An injectable hydrogel‐formulated inhibitor of prolyl‐4‐hydroxylase promotes T regulatory cell recruitment and enhances alveolar bone regeneration during resolution of experimental periodontitis

The hypoxia‐inducible factor 1α (HIF‐1α) is critically involved in tissue regeneration. Hence, the pharmacological prevention of HIF‐1α degradation by prolyl hydroxylase (PHD) under normoxic conditions is emerging as a promising option in regenerative medicine. Using a mouse model of ligature‐induced periodontitis and resolution, we tested the ability of an injectable hydrogel‐formulated PHD inhibitor, 1,4‐dihydrophenonthrolin‐4‐one‐3‐carboxylic acid (1,4‐DPCA/hydrogel), to promote regeneration of alveolar bone lost owing to experimental periodontitis.
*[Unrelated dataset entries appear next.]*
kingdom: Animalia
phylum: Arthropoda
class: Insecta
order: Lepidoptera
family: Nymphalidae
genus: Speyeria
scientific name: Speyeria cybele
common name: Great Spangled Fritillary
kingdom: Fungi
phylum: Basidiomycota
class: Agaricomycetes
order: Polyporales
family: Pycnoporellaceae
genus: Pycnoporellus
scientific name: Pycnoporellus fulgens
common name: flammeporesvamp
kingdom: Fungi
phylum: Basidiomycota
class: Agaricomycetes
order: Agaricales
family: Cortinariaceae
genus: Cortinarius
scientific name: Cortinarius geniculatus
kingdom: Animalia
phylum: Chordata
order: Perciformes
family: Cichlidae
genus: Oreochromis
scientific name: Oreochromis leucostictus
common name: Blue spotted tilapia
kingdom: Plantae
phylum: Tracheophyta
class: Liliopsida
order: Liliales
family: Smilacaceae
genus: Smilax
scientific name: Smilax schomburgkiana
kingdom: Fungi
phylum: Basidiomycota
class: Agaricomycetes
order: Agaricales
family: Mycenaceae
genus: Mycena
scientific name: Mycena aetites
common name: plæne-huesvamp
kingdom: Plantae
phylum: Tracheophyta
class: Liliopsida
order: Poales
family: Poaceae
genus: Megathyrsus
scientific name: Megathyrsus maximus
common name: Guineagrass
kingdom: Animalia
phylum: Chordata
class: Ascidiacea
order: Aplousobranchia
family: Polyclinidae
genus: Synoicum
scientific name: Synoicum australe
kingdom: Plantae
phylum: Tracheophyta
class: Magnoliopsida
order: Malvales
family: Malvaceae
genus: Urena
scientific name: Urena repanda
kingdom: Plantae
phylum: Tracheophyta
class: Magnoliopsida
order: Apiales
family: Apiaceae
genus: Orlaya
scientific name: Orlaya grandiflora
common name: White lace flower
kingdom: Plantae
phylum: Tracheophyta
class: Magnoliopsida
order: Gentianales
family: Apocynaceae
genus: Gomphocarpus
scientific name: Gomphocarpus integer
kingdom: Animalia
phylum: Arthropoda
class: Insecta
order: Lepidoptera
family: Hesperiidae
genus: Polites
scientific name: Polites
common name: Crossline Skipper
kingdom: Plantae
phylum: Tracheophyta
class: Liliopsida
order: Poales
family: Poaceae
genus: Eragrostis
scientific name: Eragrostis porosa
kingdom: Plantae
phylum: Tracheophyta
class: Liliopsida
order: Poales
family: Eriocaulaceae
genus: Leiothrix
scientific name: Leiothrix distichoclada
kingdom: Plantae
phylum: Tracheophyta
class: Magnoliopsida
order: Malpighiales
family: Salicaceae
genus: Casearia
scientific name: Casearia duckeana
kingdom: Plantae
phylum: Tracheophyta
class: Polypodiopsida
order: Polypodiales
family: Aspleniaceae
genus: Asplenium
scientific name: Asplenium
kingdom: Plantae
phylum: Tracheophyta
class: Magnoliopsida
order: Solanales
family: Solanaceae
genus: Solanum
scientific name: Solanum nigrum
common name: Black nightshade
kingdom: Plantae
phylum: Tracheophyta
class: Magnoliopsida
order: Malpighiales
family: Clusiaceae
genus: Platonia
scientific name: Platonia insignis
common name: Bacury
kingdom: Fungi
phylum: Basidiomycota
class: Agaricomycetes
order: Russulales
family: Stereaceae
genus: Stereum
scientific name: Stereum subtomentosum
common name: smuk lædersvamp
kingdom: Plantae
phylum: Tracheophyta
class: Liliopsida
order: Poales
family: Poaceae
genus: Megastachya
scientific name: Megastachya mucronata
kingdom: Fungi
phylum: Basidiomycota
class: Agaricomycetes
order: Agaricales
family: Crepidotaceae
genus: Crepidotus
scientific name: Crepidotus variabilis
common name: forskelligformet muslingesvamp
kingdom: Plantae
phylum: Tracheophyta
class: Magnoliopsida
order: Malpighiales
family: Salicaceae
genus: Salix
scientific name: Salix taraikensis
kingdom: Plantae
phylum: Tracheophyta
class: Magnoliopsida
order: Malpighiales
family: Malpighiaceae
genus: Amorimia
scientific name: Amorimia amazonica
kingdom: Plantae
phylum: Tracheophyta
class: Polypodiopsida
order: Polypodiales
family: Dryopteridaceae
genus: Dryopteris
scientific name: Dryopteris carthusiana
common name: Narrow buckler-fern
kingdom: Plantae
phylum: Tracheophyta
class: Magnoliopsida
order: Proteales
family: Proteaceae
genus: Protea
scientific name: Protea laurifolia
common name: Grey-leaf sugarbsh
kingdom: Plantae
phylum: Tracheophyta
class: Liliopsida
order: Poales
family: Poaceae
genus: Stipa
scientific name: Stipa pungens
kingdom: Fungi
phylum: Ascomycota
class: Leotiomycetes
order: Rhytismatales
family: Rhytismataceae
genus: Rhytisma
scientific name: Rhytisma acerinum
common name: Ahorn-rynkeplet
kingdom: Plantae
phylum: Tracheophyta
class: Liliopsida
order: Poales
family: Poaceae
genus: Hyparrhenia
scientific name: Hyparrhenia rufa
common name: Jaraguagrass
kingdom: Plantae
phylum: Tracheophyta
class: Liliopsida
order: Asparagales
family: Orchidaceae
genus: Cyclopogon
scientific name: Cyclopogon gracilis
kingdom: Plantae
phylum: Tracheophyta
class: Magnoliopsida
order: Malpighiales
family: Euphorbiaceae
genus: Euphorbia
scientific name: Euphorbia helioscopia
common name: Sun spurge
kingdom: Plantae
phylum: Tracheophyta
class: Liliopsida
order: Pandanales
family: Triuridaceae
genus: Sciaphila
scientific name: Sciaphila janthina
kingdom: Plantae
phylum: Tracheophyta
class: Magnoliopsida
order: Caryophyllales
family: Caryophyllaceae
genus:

Mice injected subcutaneously with 1,4‐DPCA/hydrogel at the onset of periodontitis resolution displayed significantly increased gingival HIF‐1α protein levels and bone regeneration, as compared to mice treated with vehicle control. The 1,4‐DPCA/hydrogel‐induced increase in bone regeneration was associated with elevated expression of osteogenic genes, decreased expression of pro‐inflammatory cytokine genes, and increased abundance of FOXP3 + T regulatory (Treg) cells in the periodontal tissue. The enhancing effect of 1,4‐DPCA/hydrogel on Treg cell accumulation and bone regeneration was reversed by AMD3100, an antagonist of the chemokine receptor CXCR4 that mediates Treg cell recruitment. In conclusion, the administration of 1,4‐DPCA/hydrogel at the onset of periodontitis resolution promotes CXCR4‐dependent accumulation of Treg cells and alveolar bone regeneration, suggesting a novel approach for regaining bone lost due to periodontitis.